I am wondering if you're considering selling your Spark telemetry/parameter tuning/etc software, or offering it as a service, etc. Speaking personally, I would be much more open to using Data Mechanics's tools on my own Spark cluster rather than outsource the actual management. At my organization, in addition to AWS, we also have a local Hadoop cluster with Spark installed; commercial software that gives better insight into its performance could be very useful.

3 comments

Shuffling in Spark works well for small datasets, but is not reliable for large datasets because fault tolerance in Spark is incomplete. For example, check this Jira:

https://issues.apache.org/jira/browse/SPARK-20178

So, if your problem was mainly due to shuffle-heavy workload, then I guess no managed Spark service would be able to alleviate/eliminate it by automatic parameter tuning. In other words, your pain might be due to a fundamental problem in Spark itself.

IMO, Spark is great, but its speed is no longer its key strength. For examples, Hive is much faster than SparkSQL these days.

It's worse than that. Shuffle for Spark on Kubernetes is fundamentally broken and hasn't yet been fixed. The problem is that Docker containers cannot (for security reasons) share the same host-level disks. There is no external shuffle service, and disk-caching is container-local (not using kernel-level disk I/O buffering) which kills performance. Google's proposed soln below is to use NFS to store shuffle files, which is not going to be performant. Stick with YARN for Spark and only switch when shuffle is fixed for k8s. Databricks are in no rush to get shuffle fixed for k8s.

References: https://youtu.be/GbpMOaSlMJ4?t=1617 https://t.co/KWDNHjudfY?amp=1 https://issues.apache.org/jira/browse/SPARK-25299

I agree that Spark on Kubernetes will have a hard time fixing the problem of shuffling.

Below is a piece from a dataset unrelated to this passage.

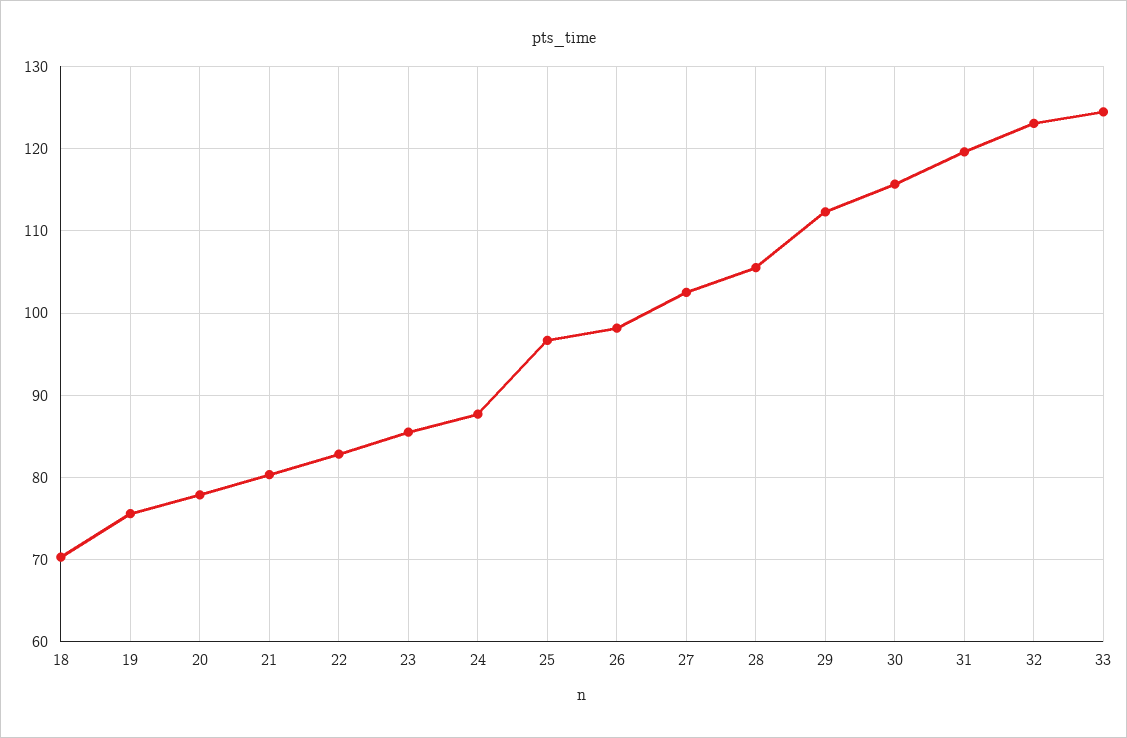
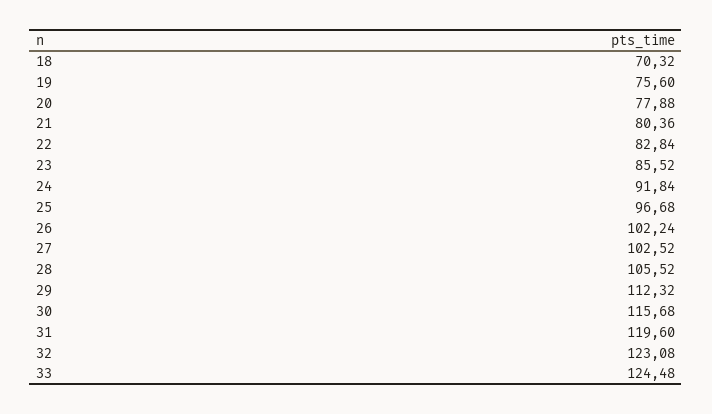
24: 88 -> 91.84
26: 98 -> 102.24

If they choose to use local disks for per-node shuffle service, a performance issue arises because disk-caching is container-local. If they choose to use NFS to store shuffle files, a different kind of performance issue arises because of not using local disks for storing intermediate files. All these issues will arise without properly implementing fault tolerance in Spark.

We are currently trying to fix the first problem in a different context (not Spark), where worker containers store intermediate shuffle files in local disks mounted as hostPath volumes. The performance penalty is about 50% compared with running everything natively. Besides occasionally some containers almost get stuck for a long time. I believe that the Spark community will encounter the same problem in the future if they choose to use local disks for storing intermediate files.

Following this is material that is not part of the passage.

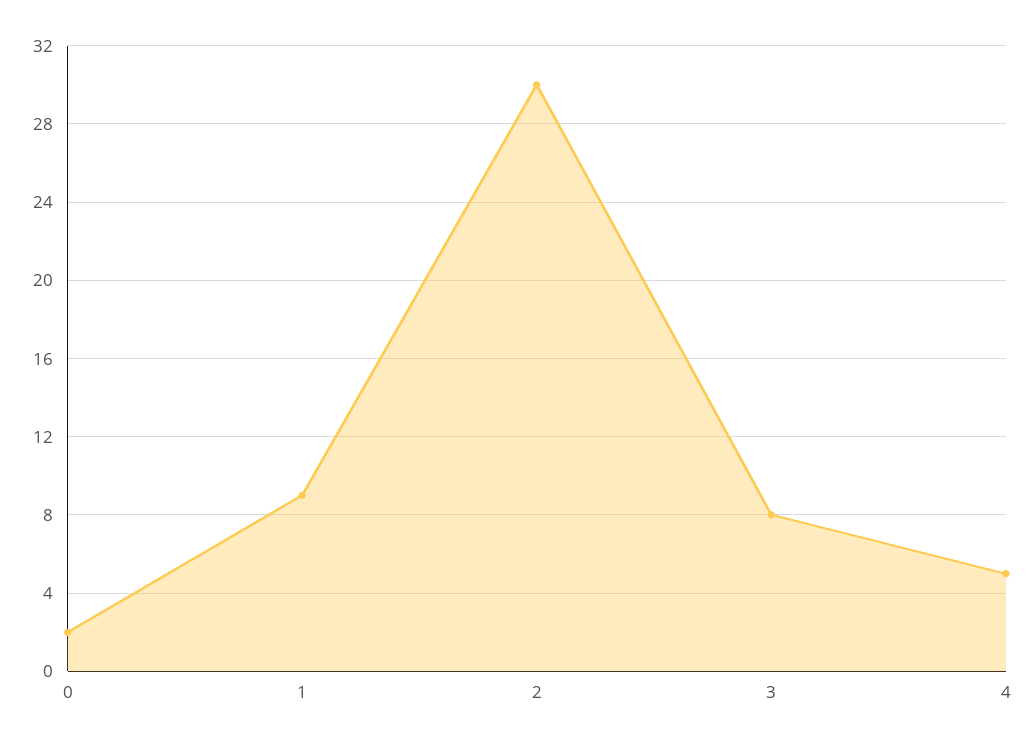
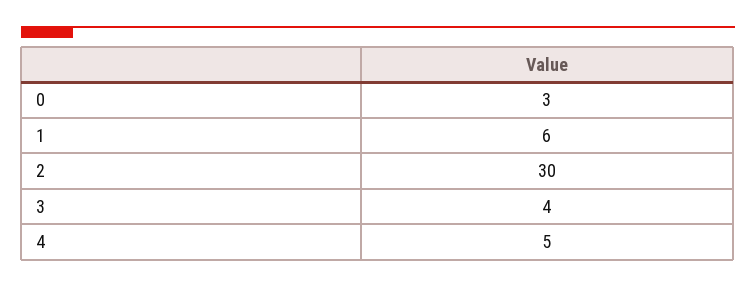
0: 2 -> 3
1: 9 -> 6
3: 8 -> 4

Glad our post sparked some pretty deep discussions on the future of spark-on-k8s ! The OS community is working on several projects to help this problem. You've mentioned NFS (by Google) but there's also the possibility to use object storage. Mappers would first write to local disks, and then the shuffle data would be async moved to the cloud.

Sources: - end of presentation https://www.slideshare.net/databricks/reliable-performance-a... - https://issues.apache.org/jira/browse/SPARK-25299

I completely moved away from spark into snowflake due to this reason. It's failure modes seem to become far more predictable and you learn to become significantly more productive with it even though it's all pure SQL
Thanks for the detailed feedback. Spark can sometimes be frustrating. Automated tuning has a major impact but it is no silver bullet, sometimes a stability/performance problem lays in the code or the input data (partitioning).

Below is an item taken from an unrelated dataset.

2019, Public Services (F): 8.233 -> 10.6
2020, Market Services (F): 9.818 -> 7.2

That's why we're working on new monitoring solution (think Spark UI + Node metrics) to give Spark developers the much needed high-level feedback on the stability and performance of their apps. We'd like to make this work on top of other data platforms (at least the monitoring part, the automated tuning would be much harder).

Case studies: Thanks, we're working on them. Check our Spark Summit 2019 talk (How to automate performance tuning for Apache Spark) for the analysis of the impact at one of our customers.

Over the last year there's been a significant amount of low level changes in the proprietary versions of spark (aka EMR and Databricks) designed to address reliability and stability. Out of curiosity what exceptions did you run into?